The Aho-Corasick algorithm was invented by Alfred V. Aho and Margaret J. Corasick in 1975. It allows efficient multi-pattern matching within text by constructing a finite state machine similar to a dictionary.
dotnet add package AhoStringSearch
Checks if the input
string matches any of the string patterns.
var input = "He gave her a cookie, but his dog ate it before she could say thanks.";
var search = new AhoStringSearch();
// Build Trie
var trie = search.CreateTrie();
trie.AddString("him");
trie.AddString("it");
trie.AddString("his");
trie.Build();
var actual = search.Search(input);
Assert.Equal("his", actual);
Searching for the string 4,783rd zombie
from 4,783 string word
rules (negative-words.txt)
Method | Mean | Error | StdDev |
---|---|---|---|
AhoTextSearchAll | 253.4 ns | 3.37 ns | 3.15 ns |
AhoTextSearch | 145.8 ns | 1.03 ns | 0.96 ns |
StringContains | 16,971.0 ns | 114.98 ns | 101.92 ns |
Since building the Trie for the Aho-Corasick algorithm can be time-consuming, the Trie can be serialized to a file and reloaded when needed.

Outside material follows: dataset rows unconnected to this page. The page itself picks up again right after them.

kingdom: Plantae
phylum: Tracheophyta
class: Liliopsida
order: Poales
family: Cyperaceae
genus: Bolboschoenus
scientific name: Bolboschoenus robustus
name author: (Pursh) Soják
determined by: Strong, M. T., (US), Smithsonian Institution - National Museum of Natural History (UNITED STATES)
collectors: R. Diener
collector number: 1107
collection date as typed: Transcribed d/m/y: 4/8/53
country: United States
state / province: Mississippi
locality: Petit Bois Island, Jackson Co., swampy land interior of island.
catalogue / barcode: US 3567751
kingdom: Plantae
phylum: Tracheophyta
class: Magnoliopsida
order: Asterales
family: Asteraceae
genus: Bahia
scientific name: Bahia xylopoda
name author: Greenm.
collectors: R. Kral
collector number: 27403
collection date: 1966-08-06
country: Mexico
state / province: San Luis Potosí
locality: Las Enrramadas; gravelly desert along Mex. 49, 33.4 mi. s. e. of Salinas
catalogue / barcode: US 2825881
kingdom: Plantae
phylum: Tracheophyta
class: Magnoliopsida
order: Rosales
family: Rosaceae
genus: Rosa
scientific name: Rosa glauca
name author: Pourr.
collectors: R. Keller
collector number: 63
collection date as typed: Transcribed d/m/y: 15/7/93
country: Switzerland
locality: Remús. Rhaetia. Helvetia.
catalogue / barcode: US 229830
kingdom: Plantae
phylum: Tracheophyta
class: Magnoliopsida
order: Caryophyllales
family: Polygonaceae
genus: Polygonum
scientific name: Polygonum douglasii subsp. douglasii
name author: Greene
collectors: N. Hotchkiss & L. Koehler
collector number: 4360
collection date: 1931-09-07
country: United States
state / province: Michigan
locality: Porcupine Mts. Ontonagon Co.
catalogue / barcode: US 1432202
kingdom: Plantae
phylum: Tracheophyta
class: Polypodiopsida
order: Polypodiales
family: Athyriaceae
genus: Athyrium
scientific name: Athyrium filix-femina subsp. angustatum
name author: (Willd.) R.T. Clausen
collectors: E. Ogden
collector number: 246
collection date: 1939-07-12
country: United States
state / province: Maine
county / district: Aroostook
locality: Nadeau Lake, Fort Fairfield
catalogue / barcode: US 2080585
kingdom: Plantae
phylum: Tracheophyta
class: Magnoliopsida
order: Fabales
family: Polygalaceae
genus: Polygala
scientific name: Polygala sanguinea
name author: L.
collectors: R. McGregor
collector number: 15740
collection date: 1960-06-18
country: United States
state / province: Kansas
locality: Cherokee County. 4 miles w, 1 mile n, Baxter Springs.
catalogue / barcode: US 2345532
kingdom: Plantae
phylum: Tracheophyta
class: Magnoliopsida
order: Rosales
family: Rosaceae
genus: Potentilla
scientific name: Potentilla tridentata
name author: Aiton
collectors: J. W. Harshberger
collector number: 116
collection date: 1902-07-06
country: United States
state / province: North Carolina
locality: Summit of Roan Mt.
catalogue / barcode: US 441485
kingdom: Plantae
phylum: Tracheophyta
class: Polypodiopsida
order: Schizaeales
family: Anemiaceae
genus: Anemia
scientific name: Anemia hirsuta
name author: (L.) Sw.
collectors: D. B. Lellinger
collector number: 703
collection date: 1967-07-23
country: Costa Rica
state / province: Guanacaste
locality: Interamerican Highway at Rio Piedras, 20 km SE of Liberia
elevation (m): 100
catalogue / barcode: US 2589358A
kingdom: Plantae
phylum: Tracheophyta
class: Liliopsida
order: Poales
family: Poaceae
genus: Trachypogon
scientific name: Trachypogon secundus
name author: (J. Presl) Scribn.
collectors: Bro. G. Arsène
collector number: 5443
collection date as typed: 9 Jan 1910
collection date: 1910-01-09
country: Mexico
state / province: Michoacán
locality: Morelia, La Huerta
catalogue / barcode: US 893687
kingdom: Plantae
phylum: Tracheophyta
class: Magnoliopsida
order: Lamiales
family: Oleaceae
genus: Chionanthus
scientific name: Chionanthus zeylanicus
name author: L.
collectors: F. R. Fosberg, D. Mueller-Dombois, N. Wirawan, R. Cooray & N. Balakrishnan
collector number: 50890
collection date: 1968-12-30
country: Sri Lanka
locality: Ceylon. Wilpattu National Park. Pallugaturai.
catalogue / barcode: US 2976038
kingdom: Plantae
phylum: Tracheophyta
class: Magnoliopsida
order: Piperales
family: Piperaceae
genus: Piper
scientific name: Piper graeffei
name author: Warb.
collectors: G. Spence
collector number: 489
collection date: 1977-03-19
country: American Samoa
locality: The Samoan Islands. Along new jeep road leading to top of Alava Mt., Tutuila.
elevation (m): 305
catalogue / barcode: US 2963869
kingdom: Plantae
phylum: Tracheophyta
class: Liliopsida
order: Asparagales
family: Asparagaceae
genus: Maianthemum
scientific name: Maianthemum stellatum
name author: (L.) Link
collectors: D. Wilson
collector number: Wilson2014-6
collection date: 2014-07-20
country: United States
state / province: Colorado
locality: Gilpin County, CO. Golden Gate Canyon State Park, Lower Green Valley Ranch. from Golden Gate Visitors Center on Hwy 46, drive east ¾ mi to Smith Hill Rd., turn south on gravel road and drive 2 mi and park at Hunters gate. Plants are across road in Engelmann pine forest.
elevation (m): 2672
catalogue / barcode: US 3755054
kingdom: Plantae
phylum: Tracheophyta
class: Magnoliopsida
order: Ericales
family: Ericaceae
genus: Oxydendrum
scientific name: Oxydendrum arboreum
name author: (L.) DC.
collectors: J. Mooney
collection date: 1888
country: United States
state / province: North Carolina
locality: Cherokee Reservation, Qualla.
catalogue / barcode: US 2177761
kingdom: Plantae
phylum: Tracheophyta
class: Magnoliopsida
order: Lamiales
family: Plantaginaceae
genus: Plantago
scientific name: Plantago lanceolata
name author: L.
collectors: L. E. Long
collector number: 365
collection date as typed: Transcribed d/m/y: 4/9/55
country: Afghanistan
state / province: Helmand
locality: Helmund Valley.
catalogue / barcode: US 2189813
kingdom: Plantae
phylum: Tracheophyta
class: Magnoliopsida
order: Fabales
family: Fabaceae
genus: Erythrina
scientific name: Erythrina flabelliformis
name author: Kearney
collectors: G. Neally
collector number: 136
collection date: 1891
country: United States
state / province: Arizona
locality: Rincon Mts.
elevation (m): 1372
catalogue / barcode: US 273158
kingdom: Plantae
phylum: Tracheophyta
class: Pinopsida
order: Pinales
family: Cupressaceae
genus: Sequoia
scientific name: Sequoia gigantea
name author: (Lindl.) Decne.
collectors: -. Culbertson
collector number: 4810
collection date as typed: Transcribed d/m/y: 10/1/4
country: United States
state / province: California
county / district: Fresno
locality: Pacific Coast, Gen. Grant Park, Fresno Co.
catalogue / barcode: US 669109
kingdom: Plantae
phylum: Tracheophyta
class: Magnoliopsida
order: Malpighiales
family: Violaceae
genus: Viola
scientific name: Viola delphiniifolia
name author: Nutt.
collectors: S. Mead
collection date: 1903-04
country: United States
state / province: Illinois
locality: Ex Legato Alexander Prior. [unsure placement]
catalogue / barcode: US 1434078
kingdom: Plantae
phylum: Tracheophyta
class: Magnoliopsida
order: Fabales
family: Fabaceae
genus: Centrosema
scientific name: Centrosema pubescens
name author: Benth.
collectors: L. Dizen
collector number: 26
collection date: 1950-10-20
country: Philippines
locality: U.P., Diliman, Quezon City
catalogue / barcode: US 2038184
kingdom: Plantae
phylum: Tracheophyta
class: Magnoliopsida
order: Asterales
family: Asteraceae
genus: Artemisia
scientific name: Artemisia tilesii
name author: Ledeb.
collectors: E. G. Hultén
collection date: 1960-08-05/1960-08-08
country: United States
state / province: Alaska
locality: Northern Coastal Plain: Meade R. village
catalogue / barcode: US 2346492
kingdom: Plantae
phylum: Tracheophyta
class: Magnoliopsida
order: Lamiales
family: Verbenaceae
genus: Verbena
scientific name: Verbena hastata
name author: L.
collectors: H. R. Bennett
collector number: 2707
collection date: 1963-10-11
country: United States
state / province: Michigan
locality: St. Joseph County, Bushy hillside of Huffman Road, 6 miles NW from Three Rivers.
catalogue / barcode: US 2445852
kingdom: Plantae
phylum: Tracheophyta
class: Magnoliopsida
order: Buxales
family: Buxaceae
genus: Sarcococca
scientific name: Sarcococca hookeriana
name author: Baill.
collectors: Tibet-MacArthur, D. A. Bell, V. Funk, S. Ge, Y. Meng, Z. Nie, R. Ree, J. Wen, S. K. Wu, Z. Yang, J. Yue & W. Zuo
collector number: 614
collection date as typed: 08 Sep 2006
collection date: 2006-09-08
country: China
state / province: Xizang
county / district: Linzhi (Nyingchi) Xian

// Save trie nodes to a file
var search = new AhoStringSearch();
var trie = search.CreateTrie();
trie.AddString("his");
trie.Build();
using var fs = new FileStream("test.trie", FileMode.Create);
using var bw = new BinaryWriter(fs);
var context = new TrieSerializationContext();
context.Write(trie, bw);
// Load trie nodes from a file
using var fs = new FileStream("test.trie", FileMode.Open);
using var br = new BinaryReader(fs);
var context = new TrieSerializationContext();
var root = context.Load(br);
var search = AhoStringSearch.CreateFrom(root);